Configuring OS detection

In case OS detection fails, you can use the argument --osscan-guess to force Nmap to guess the operating system:

#nmap -O --osscan-guess <target>

To launch OS detection only when the scan conditions are ideal, use the argument --osscan-limit:

#nmap -O --osscan-limit <target>

OS detection in verbose mode

Try OS detection in verbose mode to see additional host information, such as the TCP and IP ID sequence number values:

#nmap -O -v <target>

The IP ID sequence number can be found under the label IP ID Sequence Generation.
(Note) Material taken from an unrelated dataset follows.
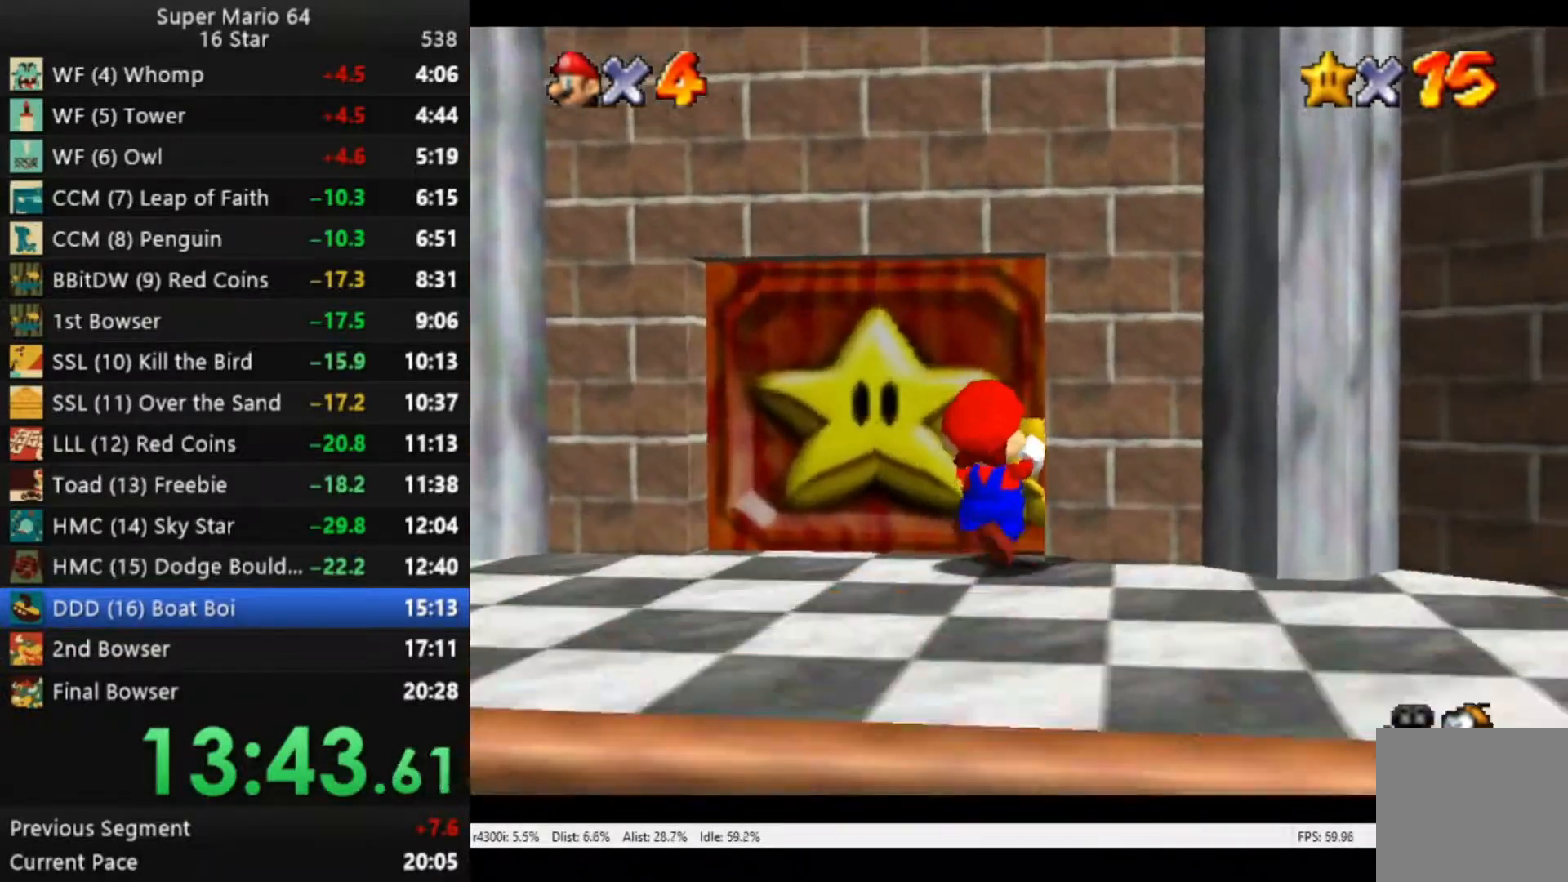
{"buttons": [], "left_stick": "up", "right_stick": "center", "events": []}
Note that incremental IP ID sequence numbers can be abused by port scanning techniques such as idle scan:

#nmap -O -v 192.168.0.1  
   Initiating Ping Scan at 11:14 
   Scanning 192.168.0.1 [4 ports] 
   Completed Ping Scan at 11:14, 0.00s elapsed (1 total hosts) 
   Initiating Parallel DNS resolution of 1 host. at 11:14 
   Completed Parallel DNS resolution of 1 host. at 11:14, 0.02s elapsed 
   Initiating SYN Stealth Scan at 11:14 
   Scanning 192.168.0.1 [1000 ports] 
   Discovered open port 80/tcp on 192.168.0.1 
   Completed SYN Stealth Scan at 11:14, 13.80s elapsed (1000 total 
   ports) 
   Initiating OS detection (try #1) against 192.168.0.1 
   Retrying OS detection (try #2) against 192.168.0.1 
   Nmap scan report for 192.168.0.1 
   Host is up (0.11s latency). 
   Not shown: 998 closed ports 
   PORT    STATE    SERVICE 
   80/tcp  open     http 
   514/tcp filtered shell 
   Device type: WAP|general purpose|storage-misc 
   Running (JUST GUESSING): Actiontec embedded (99%), Linux 2.4.X|3.X   
   (99%), Microsoft Windows 7|2012|XP (96%), BlueArc embedded (91%) 
   OS CPE: cpe:/h:actiontec:mi424wr-gen3i cpe:/o:linux:linux_kernel   
   cpe:/o:linux:linux_kernel:2.4.37 cpe:/o:linux:linux_kernel:3.2   
   cpe:/o:microsoft:windows_7 cpe:/o:microsoft:windows_server_2012 
   cpe:/o:microsoft:windows_xp::sp3 cpe:/h:bluearc:titan_2100 
   Aggressive OS guesses: Actiontec MI424WR-GEN3I WAP (99%), DD-WRT      
   v24-sp2 (Linux 2.4.37) (98%), Linux 3.2 (97%), 
    Microsoft Windows 7 or Windows Server 2012 (96%), Microsoft  
    Windows XP SP3 (96%),       
   BlueArc Titan 2100 NAS device (91%) 
   No exact OS matches for host (test conditions non-ideal). 
   TCP Sequence Prediction: Difficulty=259 (Good luck!) 
   IP ID Sequence Generation: Incremental 

   Read data files from: /usr/local/bin/../share/nmap 
   OS detection performed. Please report any incorrect results at   
   https://nmap.org/submit/ . 
   Nmap done: 1 IP address (1 host up) scanned in 32.40 seconds 
              Raw packets sent: 1281 (59.676KB) | Rcvd: 1249 (50.520KB)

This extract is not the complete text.